Saturday, July 23, 2011


When Al Roker said today would reach 101º F., I heard a little voice whisper gazpacho in my ear. Maybe I should have been worried and made an appointment with my friendly neighborhood mental health professional, but it was such a good idea (now if the little voice starts whispering haggis, I'll call someone). Anyway, score one for the voice...this is seriously refreshing and scrumptious.

Another way I like to cool off is watching this video of meteorologist, Jim Kosek, predicting snow back in February.

Yield: about 6 1/2 cups

2 lb. tomatoes (plus 1 diced tomato for garnish)
2 red bell peppers
2 Kirby cucumbers, peeled and chopped (plus 1 diced cucumber for garnish)
4 garlic cloves, finely chopped
2 tablespoons sherry vinegar, or to taste
1/2 cup extra virgin olive oil
1/2 round loaf crusty bread (about 9 inches in diameter)
1/2 teaspoon minced fresh tarragon leaves (plus more for garnish)
2 teaspoons salt, or to taste
3/4 teaspoon freshly ground black pepper, or to taste

1.      Preheat oven to 350° F. and line a baking pan with foil.
2.      Arrange tomatoes and bell peppers in baking pan and roast in upper third of oven 30 minutes. Transfer tomatoes to a large glass or ceramic bowl. Turn peppers over and continue to roast until lightly charred, about 25 minutes more. Transfer peppers, including any juices in pan, to another large glass or ceramic bowl and let stand, covered, until peppers are cool enough to handle.
3.      Holding tomatoes over bowl to catch juices, peel and cut into pieces. Holding peppers over their bowl to catch juices, peel peppers and discard stems and seeds. Tear peppers into pieces and add to tomatoes. Pour pepper juice through a fine sieve into tomato mixture.  Stir in cucumbers, garlic, vinegar and oil.
4.      Cut 4 (1/2-inch-thick) slices from the large, cut side of the loaf and trim off the crusts. Cut slices into 1-inch pieces and in a small bowl soak in water to cover for 10 minutes. Drain bread, without squeezing out excess liquid, and stir into tomato mixture with tarragon, salt and pepper. Chill mixture, covered, at least 8 hours and up to 1 day.
5.      Puree the mixture in a blender (in batches if necessary), until as smooth as possible; return to bowl. Chill, covered, for 2 more hours.
6.      Force gazpacho through a food mill (or very fine sieve) into another large bowl and season, if desired, with additional vinegar, salt and pepper.
7.      Garnish with chopped tomato and chopped cucumber; sprinkle with minced tarragon.

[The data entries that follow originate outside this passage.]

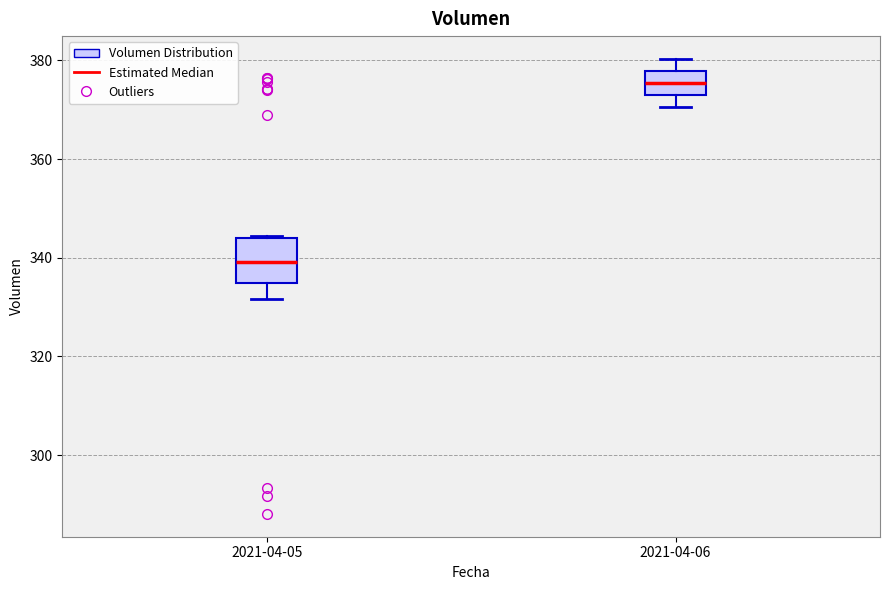

Comparing the boxes themselves (not the whiskers), which one is the tallest?

2021-04-05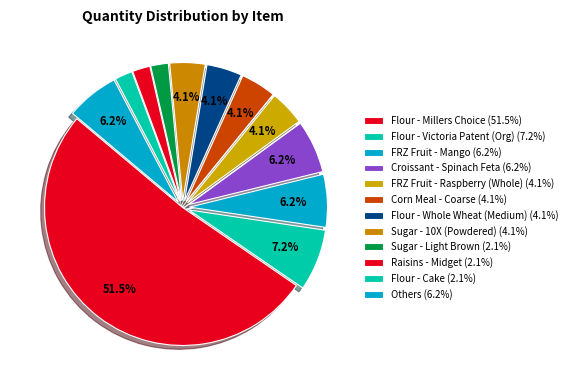

Which slice represents more than half of the pie?

Flour - Millers Choice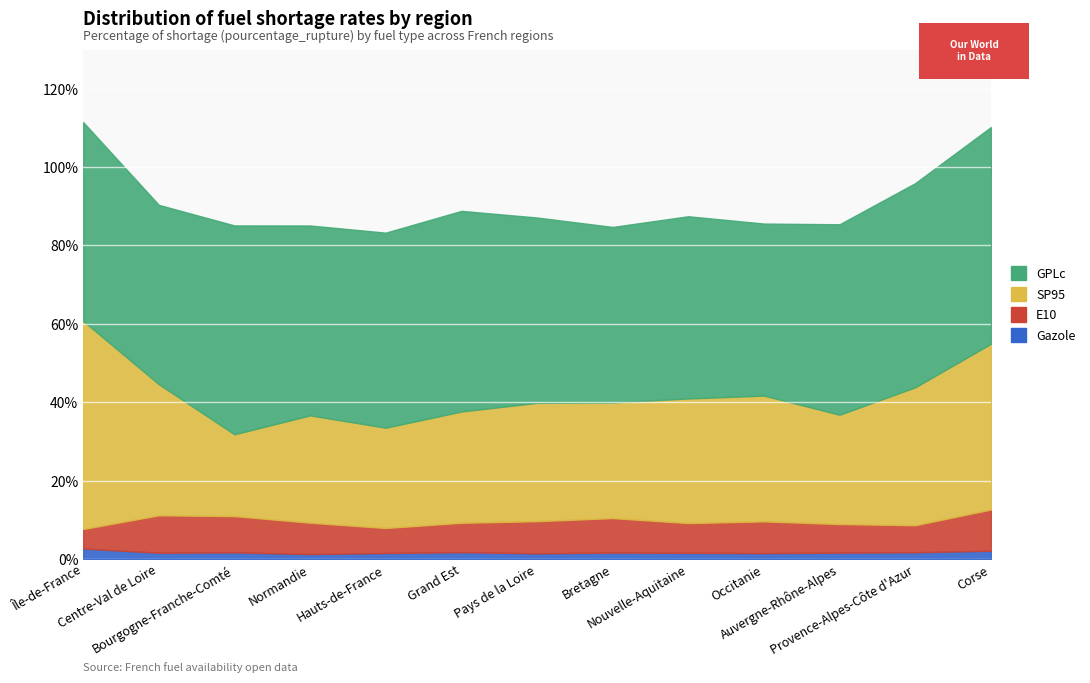

What is the smallest value displayed?

1.2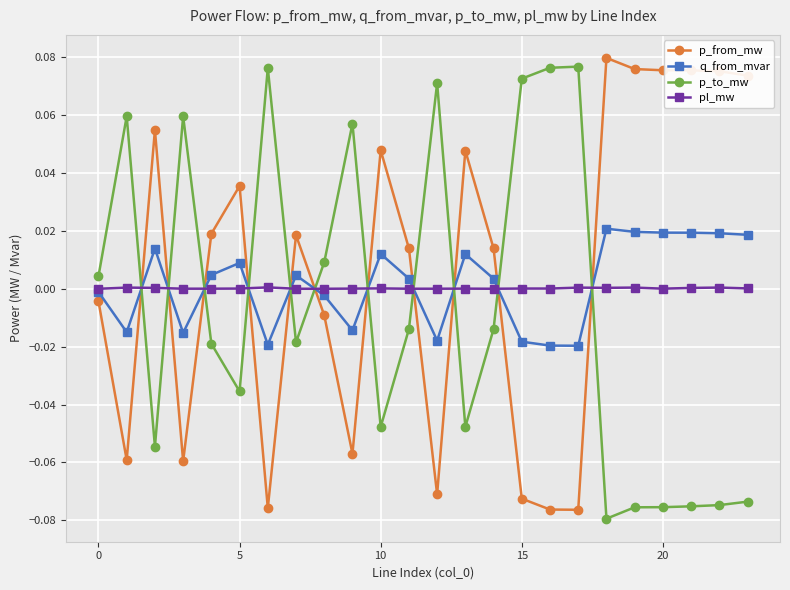

True or false: pl_mw and p_from_mw intersect in this chart.

True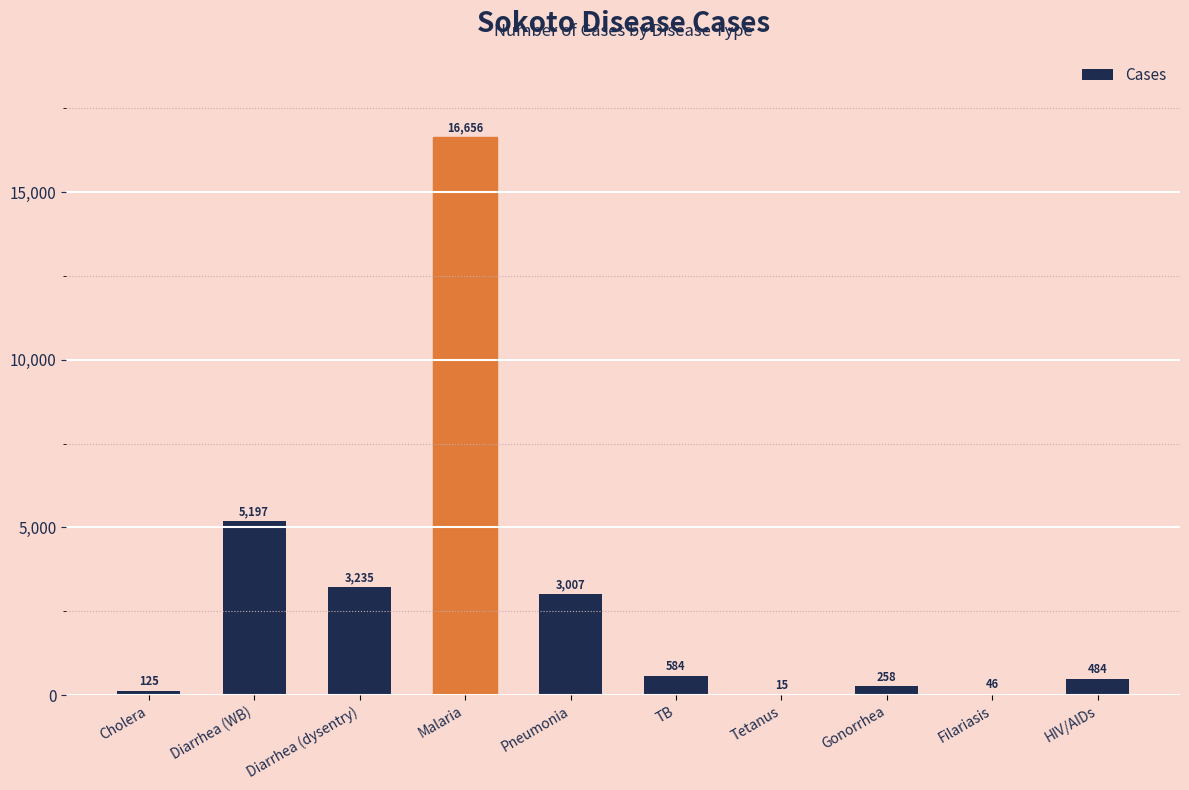

Count the number of categories in the chart.

10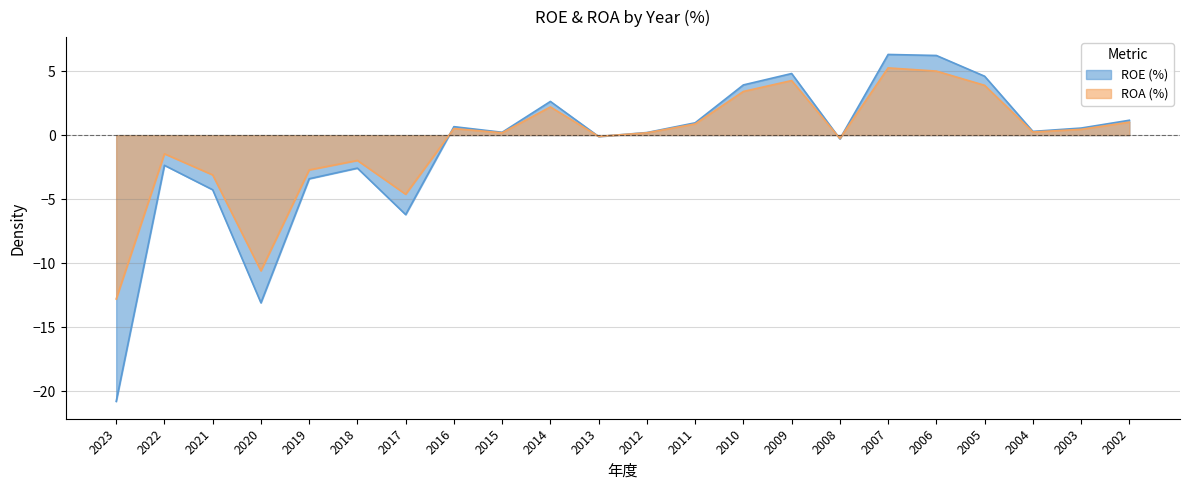

Does the chart display data point markers on the line(s)?

No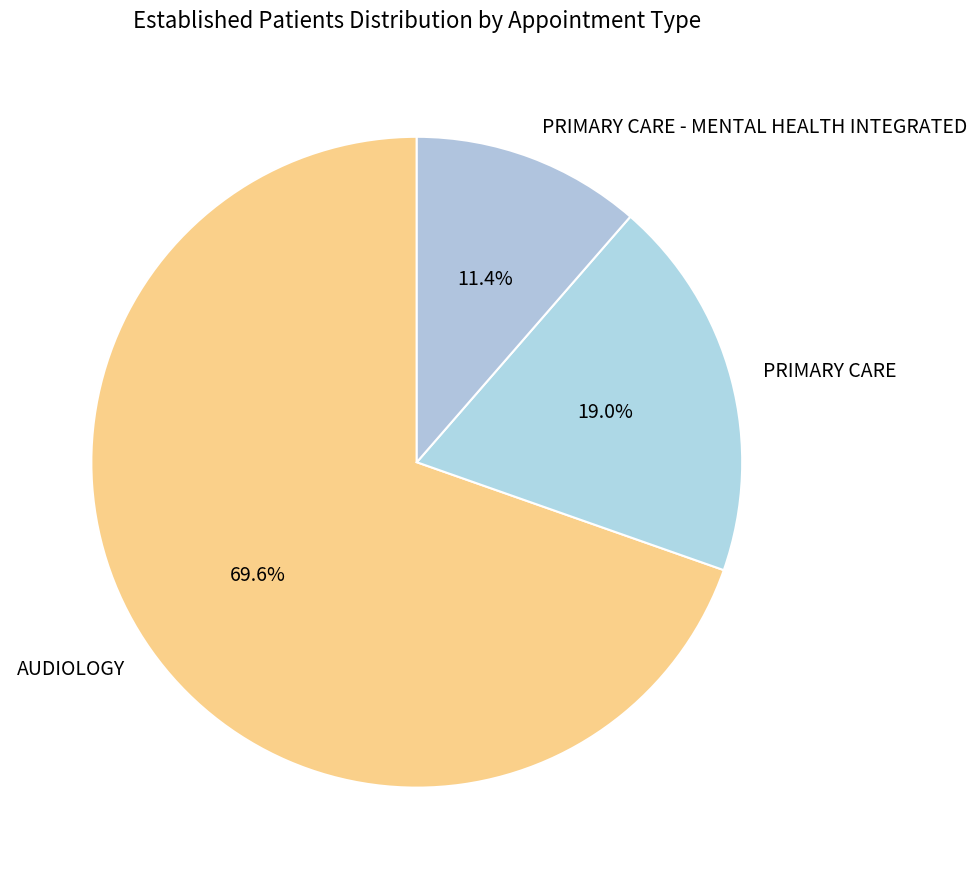

Count the number of slices in the pie.

3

barely adapted from Lawrence Saez (originally from his grandmother from Cordoba, Spain)
tomatoes and red peppers before roasting
roasted tomatoes
(you can see the skin is already peeling off on its own)
roasted peppers
roasted tomatoes & peppers, skins 
peeled, seeds removed & cut into pieces
(actually, I just ripped them with my hands as I peeled)
kirbys (you can substitute a seedless English cucumber)
chopped cucumber
cucumbers, garlic, vinegar and oil added
I used sourdough, it was the only good crusty bread I could find.
bread cubes in water
adding the bread cubes, tarragon, salt & pepper
everything stirred
in the blender (I blended in 2 batches)
back in the bowl

I admit it, I didn't strain the soup. I just didn't have the time.
Besides, after I tasted it, I decided I liked the thick texture anyway.
Sooo good.

You may recall on Thursday's post I was wondering if it was hot enough outside to actually cook an egg using only the heat from the sun. Yesterday I gave it a try--here are the underwhelming results:

First I left my cast iron skillet and thermometer outside
for about an hour (you can see it's about 103º F.)
Next I cracked an egg into the hot pan
and waited (and waited and waited).
About an hour later and only the very thinnest edge
had started to turn white (clearly not enough
to say the egg had cooked). So the, it is
not hot enough to cook an egg outside. Now we know.